**To be done:** Echo every line of the listing below verbatim, from the first line to the last.

(Stored entries)
+ + + + +
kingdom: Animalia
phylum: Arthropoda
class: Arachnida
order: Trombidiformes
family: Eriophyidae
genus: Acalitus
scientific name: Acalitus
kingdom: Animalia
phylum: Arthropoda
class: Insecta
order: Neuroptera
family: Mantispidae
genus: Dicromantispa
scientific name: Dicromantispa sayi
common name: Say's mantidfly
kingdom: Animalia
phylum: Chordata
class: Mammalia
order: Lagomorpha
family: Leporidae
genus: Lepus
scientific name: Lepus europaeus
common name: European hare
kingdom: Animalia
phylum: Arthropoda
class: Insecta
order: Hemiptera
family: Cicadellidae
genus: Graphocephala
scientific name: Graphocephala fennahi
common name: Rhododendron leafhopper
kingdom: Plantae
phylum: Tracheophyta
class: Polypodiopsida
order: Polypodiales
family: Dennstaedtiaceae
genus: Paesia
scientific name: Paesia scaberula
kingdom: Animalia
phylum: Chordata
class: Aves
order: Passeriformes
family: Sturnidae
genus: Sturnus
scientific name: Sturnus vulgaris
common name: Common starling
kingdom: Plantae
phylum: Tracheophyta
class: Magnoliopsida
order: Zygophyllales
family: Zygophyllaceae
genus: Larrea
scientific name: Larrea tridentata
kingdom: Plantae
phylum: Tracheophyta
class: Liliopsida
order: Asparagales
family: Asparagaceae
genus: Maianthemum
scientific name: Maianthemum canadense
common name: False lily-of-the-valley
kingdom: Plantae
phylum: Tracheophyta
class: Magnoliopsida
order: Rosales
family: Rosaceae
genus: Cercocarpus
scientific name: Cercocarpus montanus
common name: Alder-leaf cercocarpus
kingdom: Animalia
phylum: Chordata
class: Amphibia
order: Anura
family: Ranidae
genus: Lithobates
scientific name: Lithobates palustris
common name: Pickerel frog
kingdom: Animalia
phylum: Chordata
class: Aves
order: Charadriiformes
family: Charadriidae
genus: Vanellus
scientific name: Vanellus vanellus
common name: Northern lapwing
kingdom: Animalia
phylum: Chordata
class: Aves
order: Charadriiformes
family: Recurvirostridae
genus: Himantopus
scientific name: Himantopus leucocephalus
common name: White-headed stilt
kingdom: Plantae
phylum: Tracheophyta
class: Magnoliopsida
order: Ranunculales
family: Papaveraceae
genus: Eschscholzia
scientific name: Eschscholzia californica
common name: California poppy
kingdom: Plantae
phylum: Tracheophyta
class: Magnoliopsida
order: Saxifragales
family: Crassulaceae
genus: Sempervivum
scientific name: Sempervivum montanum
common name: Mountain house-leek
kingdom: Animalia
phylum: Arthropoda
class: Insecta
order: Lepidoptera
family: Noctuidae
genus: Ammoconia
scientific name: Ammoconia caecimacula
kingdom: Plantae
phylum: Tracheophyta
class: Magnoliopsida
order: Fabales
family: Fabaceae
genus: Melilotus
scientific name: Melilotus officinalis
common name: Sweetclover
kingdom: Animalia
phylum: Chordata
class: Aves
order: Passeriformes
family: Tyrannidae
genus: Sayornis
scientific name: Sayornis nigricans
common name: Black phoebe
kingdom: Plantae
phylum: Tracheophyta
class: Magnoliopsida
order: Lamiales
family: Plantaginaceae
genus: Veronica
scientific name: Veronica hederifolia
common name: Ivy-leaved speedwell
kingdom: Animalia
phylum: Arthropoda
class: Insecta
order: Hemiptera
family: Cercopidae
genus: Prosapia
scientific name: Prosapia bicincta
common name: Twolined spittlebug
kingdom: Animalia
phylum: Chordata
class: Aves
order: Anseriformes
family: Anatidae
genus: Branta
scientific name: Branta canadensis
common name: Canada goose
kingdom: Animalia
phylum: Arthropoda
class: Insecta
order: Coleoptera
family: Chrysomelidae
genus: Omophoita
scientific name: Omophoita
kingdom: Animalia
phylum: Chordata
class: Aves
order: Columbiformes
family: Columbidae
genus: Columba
+ + + + +
**Correct answer:**
kingdom: Animalia
phylum: Arthropoda
class: Arachnida
order: Trombidiformes
family: Eriophyidae
genus: Acalitus
scientific name: Acalitus
kingdom: Animalia
phylum: Arthropoda
class: Insecta
order: Neuroptera
family: Mantispidae
genus: Dicromantispa
scientific name: Dicromantispa sayi
common name: Say's mantidfly
kingdom: Animalia
phylum: Chordata
class: Mammalia
order: Lagomorpha
family: Leporidae
genus: Lepus
scientific name: Lepus europaeus
common name: European hare
kingdom: Animalia
phylum: Arthropoda
class: Insecta
order: Hemiptera
family: Cicadellidae
genus: Graphocephala
scientific name: Graphocephala fennahi
common name: Rhododendron leafhopper
kingdom: Plantae
phylum: Tracheophyta
class: Polypodiopsida
order: Polypodiales
family: Dennstaedtiaceae
genus: Paesia
scientific name: Paesia scaberula
kingdom: Animalia
phylum: Chordata
class: Aves
order: Passeriformes
family: Sturnidae
genus: Sturnus
scientific name: Sturnus vulgaris
common name: Common starling
kingdom: Plantae
phylum: Tracheophyta
class: Magnoliopsida
order: Zygophyllales
family: Zygophyllaceae
genus: Larrea
scientific name: Larrea tridentata
kingdom: Plantae
phylum: Tracheophyta
class: Liliopsida
order: Asparagales
family: Asparagaceae
genus: Maianthemum
scientific name: Maianthemum canadense
common name: False lily-of-the-valley
kingdom: Plantae
phylum: Tracheophyta
class: Magnoliopsida
order: Rosales
family: Rosaceae
genus: Cercocarpus
scientific name: Cercocarpus montanus
common name: Alder-leaf cercocarpus
kingdom: Animalia
phylum: Chordata
class: Amphibia
order: Anura
family: Ranidae
genus: Lithobates
scientific name: Lithobates palustris
common name: Pickerel frog
kingdom: Animalia
phylum: Chordata
class: Aves
order: Charadriiformes
family: Charadriidae
genus: Vanellus
scientific name: Vanellus vanellus
common name: Northern lapwing
kingdom: Animalia
phylum: Chordata
class: Aves
order: Charadriiformes
family: Recurvirostridae
genus: Himantopus
scientific name: Himantopus leucocephalus
common name: White-headed stilt
kingdom: Plantae
phylum: Tracheophyta
class: Magnoliopsida
order: Ranunculales
family: Papaveraceae
genus: Eschscholzia
scientific name: Eschscholzia californica
common name: California poppy
kingdom: Plantae
phylum: Tracheophyta
class: Magnoliopsida
order: Saxifragales
family: Crassulaceae
genus: Sempervivum
scientific name: Sempervivum montanum
common name: Mountain house-leek
kingdom: Animalia
phylum: Arthropoda
class: Insecta
order: Lepidoptera
family: Noctuidae
genus: Ammoconia
scientific name: Ammoconia caecimacula
kingdom: Plantae
phylum: Tracheophyta
class: Magnoliopsida
order: Fabales
family: Fabaceae
genus: Melilotus
scientific name: Melilotus officinalis
common name: Sweetclover
kingdom: Animalia
phylum: Chordata
class: Aves
order: Passeriformes
family: Tyrannidae
genus: Sayornis
scientific name: Sayornis nigricans
common name: Black phoebe
kingdom: Plantae
phylum: Tracheophyta
class: Magnoliopsida
order: Lamiales
family: Plantaginaceae
genus: Veronica
scientific name: Veronica hederifolia
common name: Ivy-leaved speedwell
kingdom: Animalia
phylum: Arthropoda
class: Insecta
order: Hemiptera
family: Cercopidae
genus: Prosapia
scientific name: Prosapia bicincta
common name: Twolined spittlebug
kingdom: Animalia
phylum: Chordata
class: Aves
order: Anseriformes
family: Anatidae
genus: Branta
scientific name: Branta canadensis
common name: Canada goose
kingdom: Animalia
phylum: Arthropoda
class: Insecta
order: Coleoptera
family: Chrysomelidae
genus: Omophoita
scientific name: Omophoita
kingdom: Animalia
phylum: Chordata
class: Aves
order: Columbiformes
family: Columbidae
genus: Columba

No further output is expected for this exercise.